Health and Human Services Secretary Alex Azar Monday defended the Trump administration's strategy to lower drug prices against critiques that President Trump has abandoned his popular campaign promise to use the government's bargaining clout to negotiate on behalf of Medicare.

Azar said at a briefing that instead of “trite, gimmicky political proposals” on direct Medicare negotiation, Trump's plan would increase the ability of commercial prescription drug plans to negotiate on behalf of Medicare beneficiaries.

He added that there are widespread misperceptions about the effects of direct government negotiation on drug prices, which, he said, would achieve minimal savings — unless the government were willing to deny access to certain medicines or set drug prices.

“This is a topic the President and I have discussed at great length, and the idea of direct negotiation in Medicare has come up. He is tired of the government getting bad deals on the drugs seniors need, and I couldn’t agree more,” Azar said, in a speech before the briefing at Health and Human Services headquarters. “We formulated this plan with fixing that problem as the number one priority, and the President is following through on his promise.”

The idea of importing drugs from abroad, Azar said, is also a gimmick because there is no way to ensure the drugs aren't counterfeit and "Canada’s drug market is simply too small to bring down prices here." Azar said: "They are a lovely neighbor to the north, but they’re a small one."

Azar, a former executive at Eli Lilly, also sent a warning shot to the pharmaceutical industry,  calling it a "tired talking point" when drug companies argue that if profits drop at all, American innovation will end.

At a press briefing Monday, Azar offered a few new details about the drug price blueprint revealed last week in a Rose Garden speech by the president, and said he has the authority to make sweeping changes without legislation.

Stocks of health care companies rose after Trump's speech, but Ana Gupte, an analyst at Leerink Research noted the proposal had “potential for transformative change longer term, across the drug supply chain."

Azar also challenged drug companies to start putting their prices in television ads before they may be forced to do so.

At the same briefing, Food and Drug Administration commissioner Scott Gottlieb said that his agency will launch a website that will identify branded companies accused of exploiting a federal safety program to block generic companies from obtaining their drugs to make cheaper copies.

But several health policy specialists said that although the 44-page blueprint contains serious ideas that could threaten different industries within the pharmaceutical supply chain, it leaves open many key details.

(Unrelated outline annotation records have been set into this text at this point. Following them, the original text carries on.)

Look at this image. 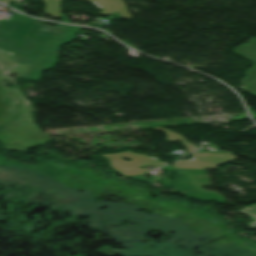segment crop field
<instances>
[{
    "label": "crop field",
    "mask_w": 256,
    "mask_h": 256,
    "mask_svg": "<svg viewBox=\"0 0 256 256\" xmlns=\"http://www.w3.org/2000/svg\"><path fill=\"white\" fill-rule=\"evenodd\" d=\"M160 165H162V163H160V164H158V165H155V166L158 167V166H160Z\"/></svg>",
    "instance_id": "crop-field-4"
},
{
    "label": "crop field",
    "mask_w": 256,
    "mask_h": 256,
    "mask_svg": "<svg viewBox=\"0 0 256 256\" xmlns=\"http://www.w3.org/2000/svg\"><path fill=\"white\" fill-rule=\"evenodd\" d=\"M239 211L245 213L247 216H249V217H251L253 219H256V204L251 205V206H249L247 208H243V209H241ZM249 225L256 227V221L250 223Z\"/></svg>",
    "instance_id": "crop-field-2"
},
{
    "label": "crop field",
    "mask_w": 256,
    "mask_h": 256,
    "mask_svg": "<svg viewBox=\"0 0 256 256\" xmlns=\"http://www.w3.org/2000/svg\"><path fill=\"white\" fill-rule=\"evenodd\" d=\"M15 62L11 59L9 54L0 51V73H4L10 67H12Z\"/></svg>",
    "instance_id": "crop-field-1"
},
{
    "label": "crop field",
    "mask_w": 256,
    "mask_h": 256,
    "mask_svg": "<svg viewBox=\"0 0 256 256\" xmlns=\"http://www.w3.org/2000/svg\"><path fill=\"white\" fill-rule=\"evenodd\" d=\"M21 65H23V67H20ZM27 65L25 64H16L11 70H9L8 72H15L18 73V75L16 76V78L18 76H20L21 74H23L26 71Z\"/></svg>",
    "instance_id": "crop-field-3"
}]
</instances>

“The reaction of the stock market was pretty telling in the fact that, at the moment, the plan feels very much in a brainstorming format,” said Stacie Dusetzina, associate professor of cancer research at Vanderbilt University Medical Center. “While there are potentially some very good policy ideas there, when the industry sees this, it feels like nothing is going to happen very soon — and even if these changes are put into place, there's not maybe that fear that there’s actually going to be a direct change on their bottom line.”

At the core of the plan are changes to Medicare that could increase the power of commercial plans  to negotiate on drug prices.

Azar cited Peter Orszag, director of the Office of Management and Budget under President Obama, who once wrote that negotiation alone — without the ability to exclude drugs — would have a “negligible effect on Medicare drug spending” and tweeted his agreement that “negotiating ability alone is largely feckless.”

On Friday, Democrats leaped on the lack of Medicare negotiation as an example of a broken promise on drug prices and called the plan a win for drug companies.

In lieu of direct government negotiation, the plan has a long list of policy ideas to increase Medicare prescription drug plans' ability to  negotiate. For example, plans are required to cover drugs in certain “protected classes," which are a big driver of spending -- and they could be given more flexibility to design their list of covered drugs to drive better deals. They also could get the power to negotiate on drugs that are administered in doctor's offices, which don't currently benefit from negotiation.

“They're very hard to explain, they're very nuanced,” said Walid Gellad, director of the Center for Pharmaceutical Policy and Prescribing at the University of Pittsburgh of the various Medicare proposals. “My view is that they will help temper the rise in prices, but they're not going to be the wholesale reduction in drug prices that will match the rhetoric of even what we heard Friday by the President.”